Misiewicz podkreślił, że nie ma kontaktu z Antonim Macierewiczem. „Mieliśmy kontakt sporadyczny, odkąd mnie nie ma w polityce. To jest dosłownie kilka razy, kiedy rozmawialiśmy. Ja jestem poza polityką, wycofałem się z tej działalności”.

„Z każdej funkcji, ale także z członkostwa w PiS, zrezygnowałem sam. Uznałem, że ta nagonka medialna, która była na moją osobę, była już tak duża, że uderzała w rząd dobrej zmiany i samego ministra Macierewicza i że to jest niekorzystne” – zaznaczył.

Odpowiedział na pytanie, czy zamierza wrócić do polityki. „Nie chciałbym wybiegać w perspektywie czasu. Dzisiaj jestem tu gdzie jestem. Oczywiście, jeżeli ktoś kiedykolwiek będzie chciał wykorzystać moją wiedzę, doświadczenie do tego, żebym mógł dalej pracować dla Polski, to jestem do dyspozycji. Dzisiaj biernie przyglądam się wydarzeniom w Polsce i z politowaniem patrzę na hipokryzję totalnej opozycji” – stwierdził.

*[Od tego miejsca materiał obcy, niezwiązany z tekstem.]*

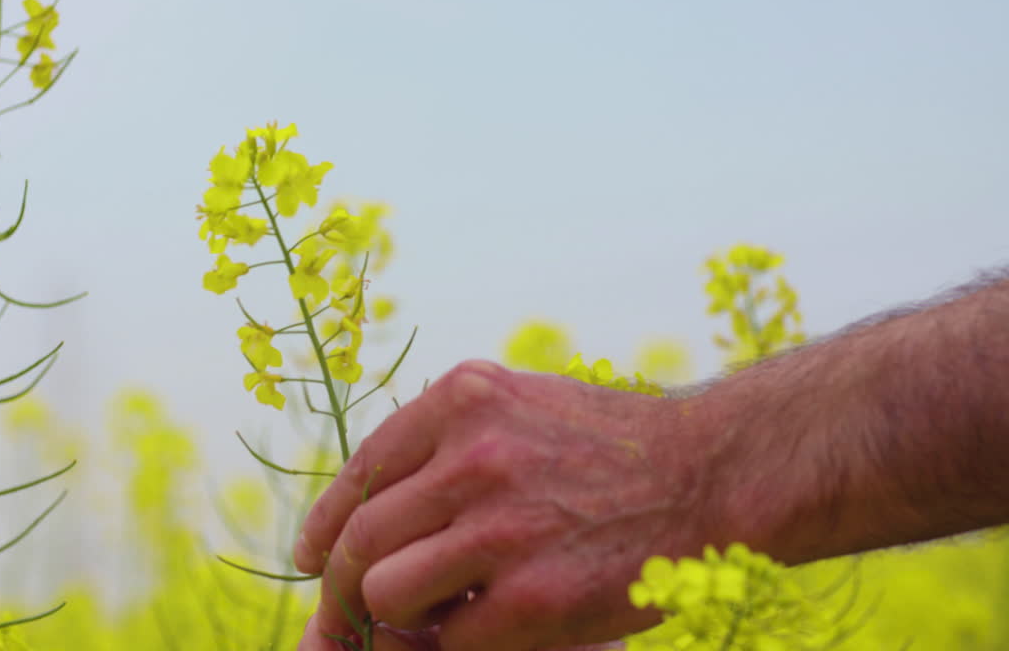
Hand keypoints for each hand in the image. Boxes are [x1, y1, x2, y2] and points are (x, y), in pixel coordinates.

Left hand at [294, 360, 723, 649]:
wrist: (714, 474)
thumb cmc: (617, 443)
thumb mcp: (524, 402)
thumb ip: (450, 435)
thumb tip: (374, 499)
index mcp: (464, 400)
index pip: (361, 469)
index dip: (325, 521)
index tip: (312, 554)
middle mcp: (473, 456)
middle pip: (360, 537)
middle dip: (339, 583)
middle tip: (342, 608)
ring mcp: (501, 529)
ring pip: (384, 591)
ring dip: (394, 617)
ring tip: (423, 619)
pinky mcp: (532, 598)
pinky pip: (445, 640)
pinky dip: (450, 645)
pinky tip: (477, 632)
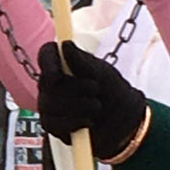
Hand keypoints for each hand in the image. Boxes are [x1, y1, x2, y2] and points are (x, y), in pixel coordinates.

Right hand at [36, 39, 149, 159]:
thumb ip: (82, 62)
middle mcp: (51, 83)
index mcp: (62, 63)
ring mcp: (48, 103)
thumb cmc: (111, 90)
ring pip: (50, 104)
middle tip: (96, 90)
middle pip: (47, 83)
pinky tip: (88, 121)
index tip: (57, 73)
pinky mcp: (51, 124)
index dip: (48, 62)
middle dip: (75, 88)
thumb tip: (65, 44)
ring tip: (97, 107)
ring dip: (79, 106)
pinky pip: (53, 123)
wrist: (122, 120)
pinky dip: (74, 122)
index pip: (46, 54)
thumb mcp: (102, 73)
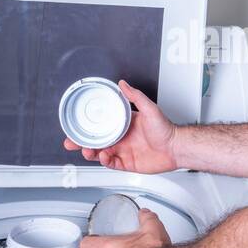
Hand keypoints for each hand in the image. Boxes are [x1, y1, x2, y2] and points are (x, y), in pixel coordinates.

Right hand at [63, 79, 178, 173]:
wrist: (176, 148)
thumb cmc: (166, 129)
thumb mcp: (149, 108)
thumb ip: (135, 96)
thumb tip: (123, 83)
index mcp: (123, 124)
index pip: (100, 125)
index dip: (87, 126)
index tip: (77, 125)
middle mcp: (121, 137)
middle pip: (96, 141)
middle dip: (82, 142)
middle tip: (71, 143)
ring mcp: (123, 151)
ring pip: (100, 153)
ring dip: (91, 152)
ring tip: (88, 150)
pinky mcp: (127, 163)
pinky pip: (111, 163)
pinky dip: (105, 161)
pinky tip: (104, 157)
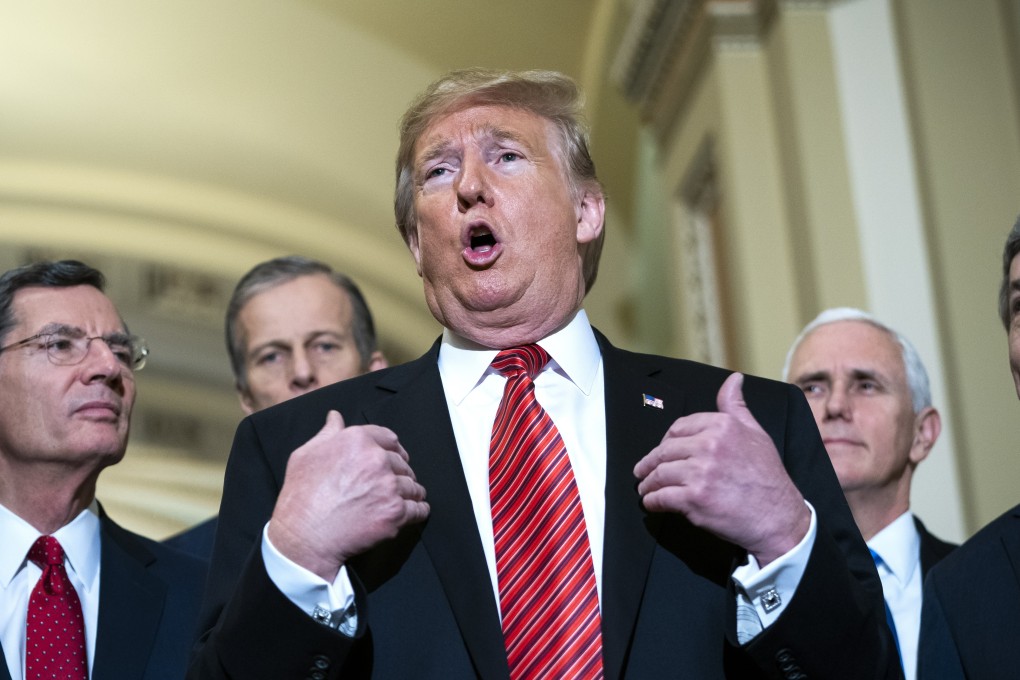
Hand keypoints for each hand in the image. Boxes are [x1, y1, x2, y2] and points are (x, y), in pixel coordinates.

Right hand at [268, 410, 429, 580]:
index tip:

Został spytany o to, czy żałuje czegoś w swojej karierze. „Na pewno trzeba było wcześniej skończyć studia” – przyznał i dodał, odnosząc się do swoich imprez: „Niestosowne było to, ja nie pomyślałem, że te dwie godziny wyrwane z życia służbowego na wyjście do lokalu ze znajomym zostanie tak przez media rozdmuchane. Oczywiście tam szereg rzeczy zostało napisane w sposób nieprawdziwy i kłamliwy”.

„Przeprosiłem za to wtedy, to rzeczywiście był błąd, ale czy to był błąd merytoryczny w pracy rzecznika?” – brnął i dodał: „Do nikogo żadnego żalu nie czuję. Wręcz przeciwnie – jestem wdzięczny ministrowi Macierewiczowi za te 11 lat pracy i warsztatu, jestem wdzięczny prezesowi Kaczyńskiemu i kolegom z PiS za tę naukę, a dzisiaj mam nowy etap w życiu i go realizuję”.